【第6部】
第6章 意志と意志/第7章 解放の日/第8章 ダイバダッタの陰謀/第9章 ナラダッタ/第10章 祇園精舎/第11章 陥穽
【第6部】
第6章 意志と意志
ラーフラはブッダのもとに駆け寄り名乗りをあげる。シャカ族の青年が蜂起を訴えたのに対し、ブッダはそれをいさめ、ルリ王子のほうが苦しんでいるという。
ルリ王子はブッダを呼びつけ「どうやったら苦しみからぬけだせるか教えろ」といった。ルリ王子とブッダは5時間も話し合ったが、ルリ王子は「おれの苦しみは、そんな説教じゃぬぐいとれない」という。
第7章 解放の日
ブッダはルリ王子と何日も何日も意見を戦わせた。12日めの夜、ルリ王子はついにシャカ族の解放を決めた。ルリ王子はブッダを自分の国へ招く。
第8章 ダイバダッタの陰謀
17歳になったアジャセ王子のもとへダイバダッタがやってきた。ダイバダッタはアジャセを王にする交換条件として竹林精舎の指導者になることを望み、アジャセ王の命令書を持って竹林精舎にやってきた。サーリプッタは教団全員を集合させて、何人がダイバダッタに従うかたしかめようといった。
ダイバダッタに従ったのは4分の1しかいなかった。ダイバダッタはコーサラ国への復讐をさせるといってタッタを誘う。ダイバダッタの一行は象頭山に向かった。
王となったアジャセは、父王を北の塔へ入れる。
タッタはカピラヴァストウまでブッダに会いにいくことにした。
サーリプッタは自然現象を利用して象頭山のサモンたちをつれもどした。
第9章 ナラダッタ
コーサラ国へむかっていたブッダは、ナラダッタの話を聞いて会いに行く。ナラダッタはブッダにクモの巣を指差し、ブッダはナラダッタの気持ちを理解した。

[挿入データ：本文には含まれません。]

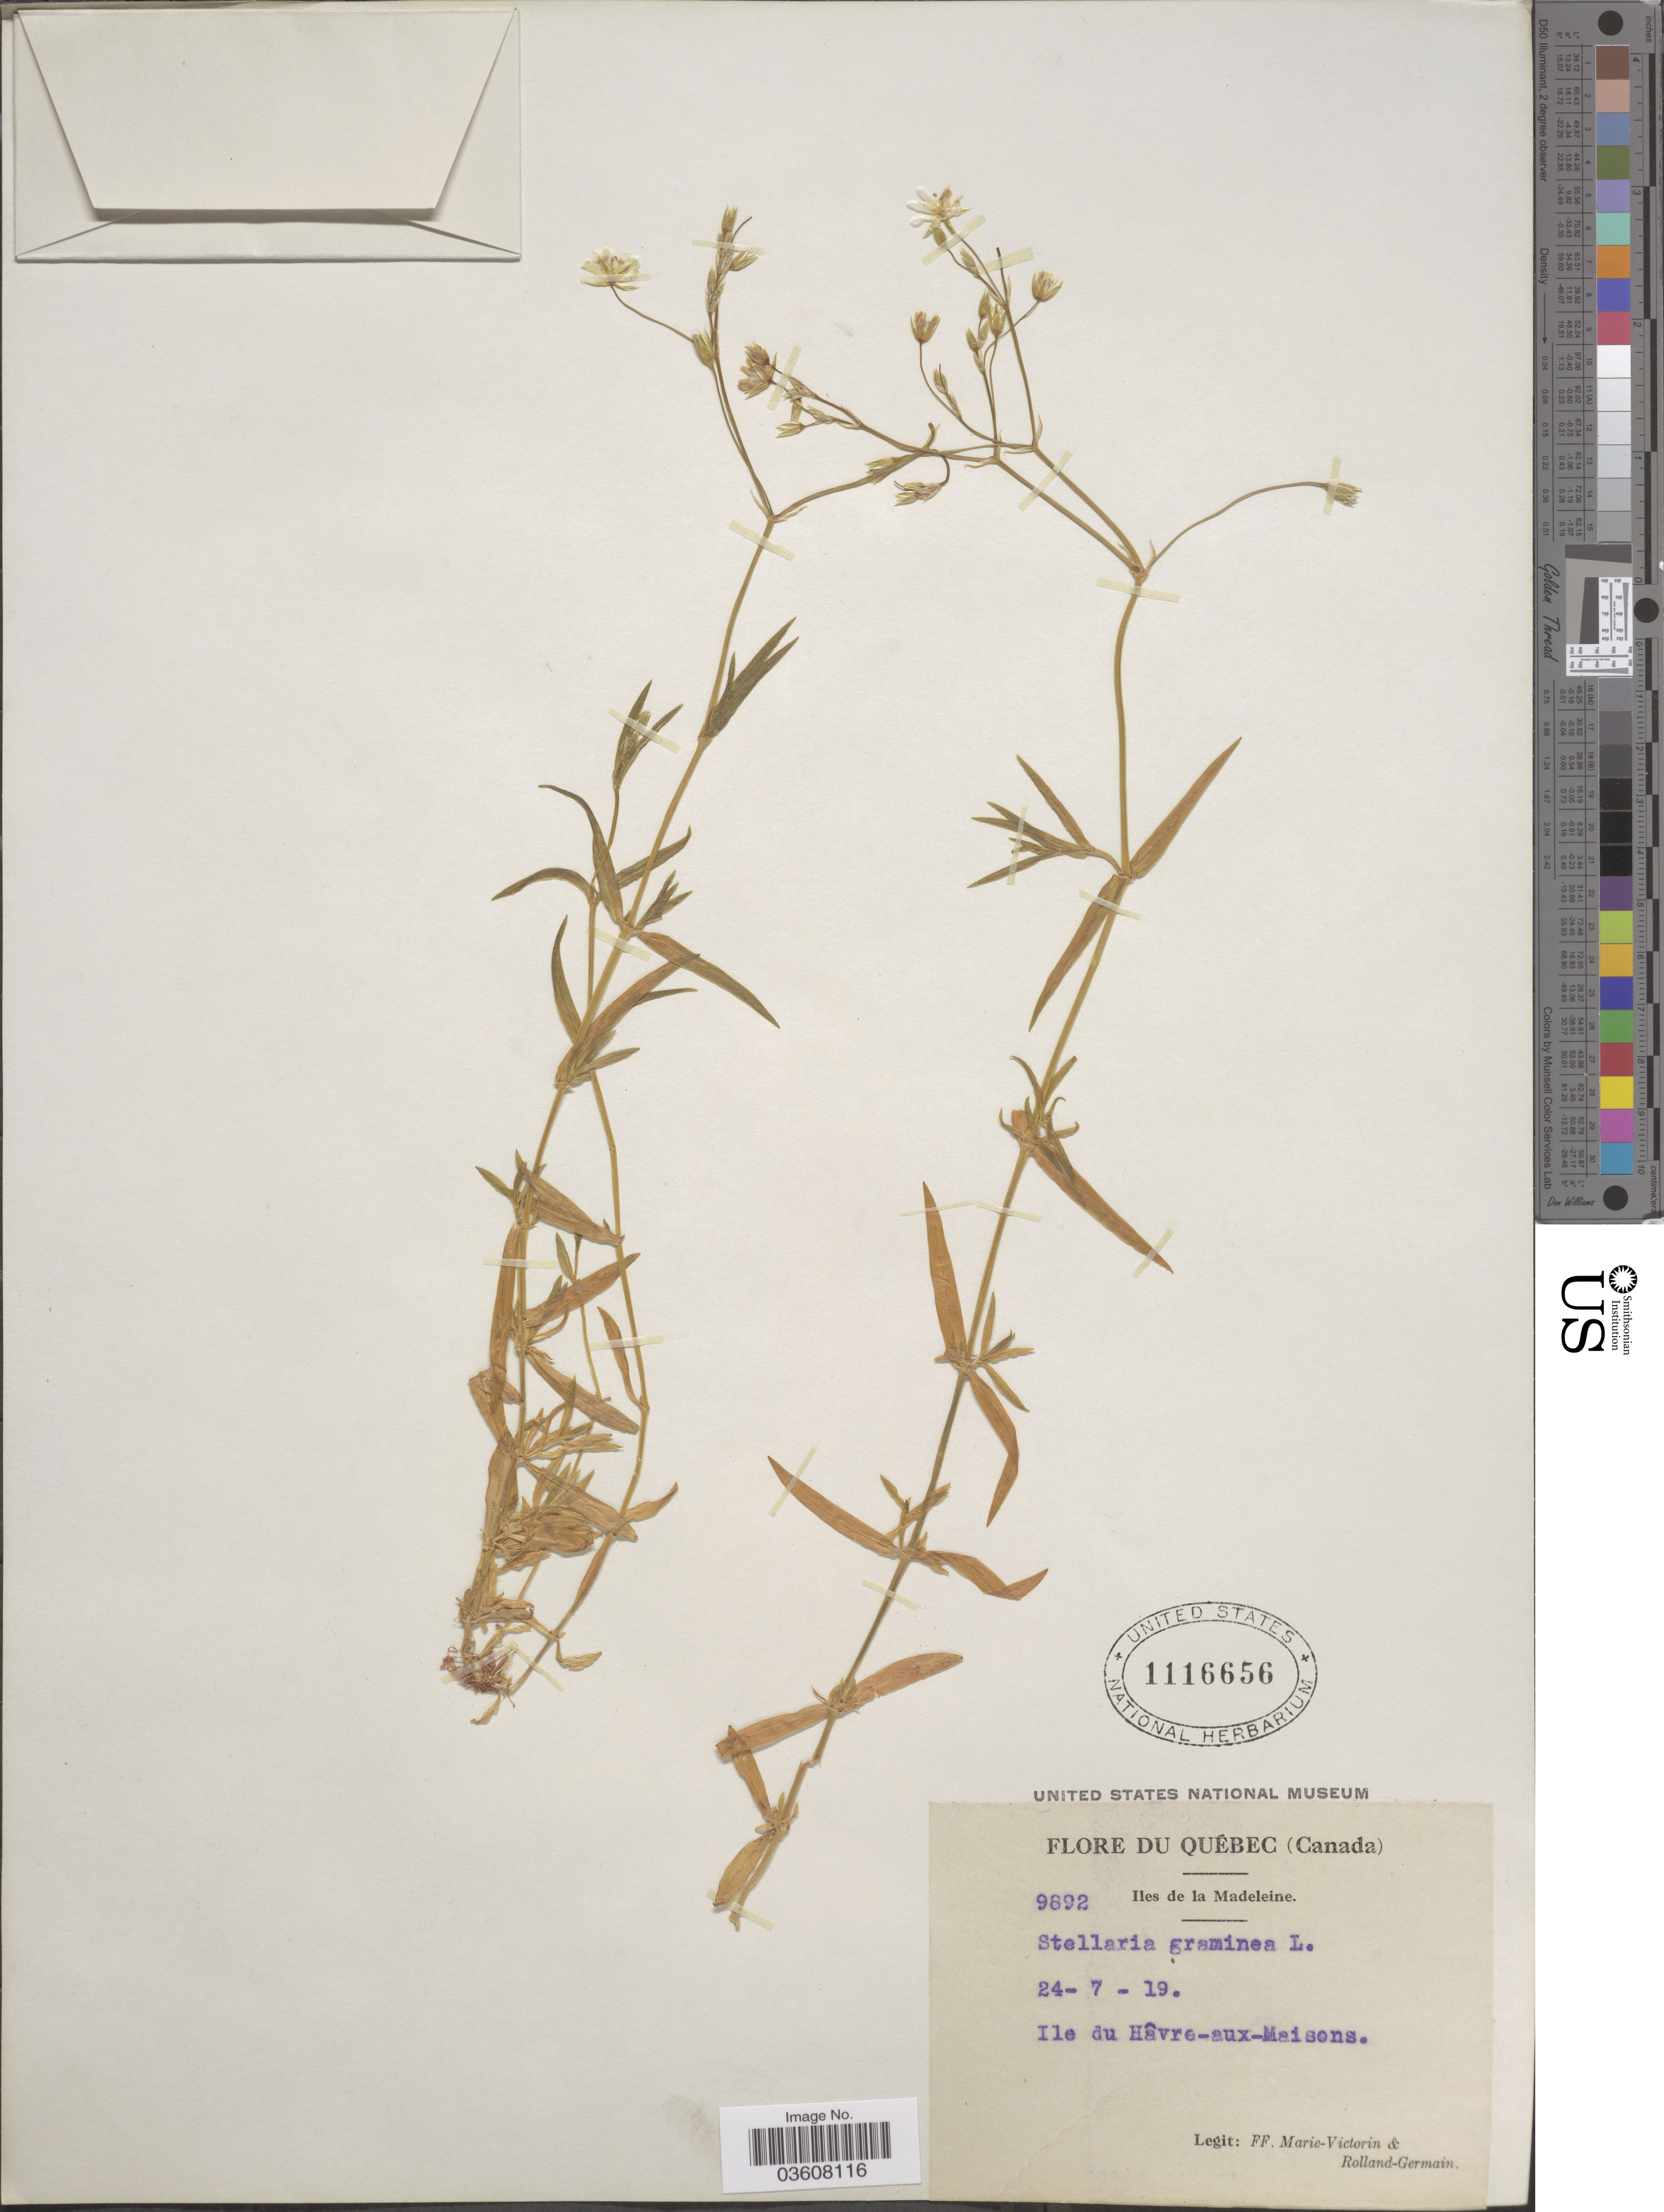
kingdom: Plantae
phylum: Tracheophyta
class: Magnoliopsida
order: Caryophyllales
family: Caryophyllaceae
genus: Stellaria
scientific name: Stellaria graminea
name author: L.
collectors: F. Marie-Victorin & Rolland-Germain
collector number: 9892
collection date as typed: Transcribed d/m/y: 24/7/19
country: Canada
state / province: Quebec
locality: Iles de la Madeleine. Ile du Hâvre-aux-Maisons.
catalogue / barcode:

夜明け近く、ブッダがすこしまどろんだとき「アシタさま……私は……許されるのでしょうか」とナラダッタが声を出した。そのとき、洞窟の中いっぱいに、かぐわしいにおいと光がみち、ナラダッタの肉体は七色のもやにつつまれ光り輝いた。
ナラダッタが「まだ私の役目は残っております」というと、声はいった。「おまえはその人を見つけたのだ。おまえの前にいる人がその人だ」。
ブッダは生涯を自然にゆだねて終わることが、いかに感動的なものかを知った。その日から、ブッダは自分の生涯の終わりの日のことを深く考えるようになった。
第10章 祇園精舎
コーサラ国の長者スダッタが、ルリ王子の息子ジェータ王子に庭園をゆずってほしいといった。王子は「ほしいなら、園いっぱいに金貨をしきつめよ」という。
ルリ王子はパセーナディ王から、シャカ族をねだやしにしなければ王位をゆずらぬといわれ、カピラヴァストウへ出陣した。
スダッタは4年前ブッダに会い、ブッダのために地上最高の僧園を提供しようと決めた。スダッタはジェータ王子の園に金貨をしきつめるために、邸も奴隷も全部売ると、自分はスラム街に住んでこじきをして金をためる。王子は「おまえに負けた。荘園はタダでゆずってやるぞ」という。
第11章 陥穽
カピラヴァストウへ向かったルリ王子は、ブッダにとめられて兵を引きあげた。もどってきた王子をパセーナディ王は叱り、お気に入りのレスラーを養子にして王位をつがせようとした。これを知ったルリ王子は王を捕らえ、自分が王となった。ルリ王はブッダを迎え、「生涯帰依つかまつる」と宣言した。
スダッタとジェータ王子のコンビは大僧院をつくりあげた。
ボッカラサティにそそのかされた女弟子がブッダを招く。そのとき、ものかげにかくれていたボッカラサティが女を殺し、ブッダが殺したと叫んだ。
ブッダはルリ王の父が幽閉されているところへいき、文字を書き残していった。「左の壁の下を見よ あなたの味方がいる」と。そこには雑草がはえていた。
カピラヴァストウ城にやってきたタッタは、コーサラ国に殺された人たちの墓を見て怒りに燃えていた。騎士ベーランダがコーサラ国を憎んでいるグループのメンバーをタッタに引き合わせる。彼らが決起すると聞いて、タッタは張りきった。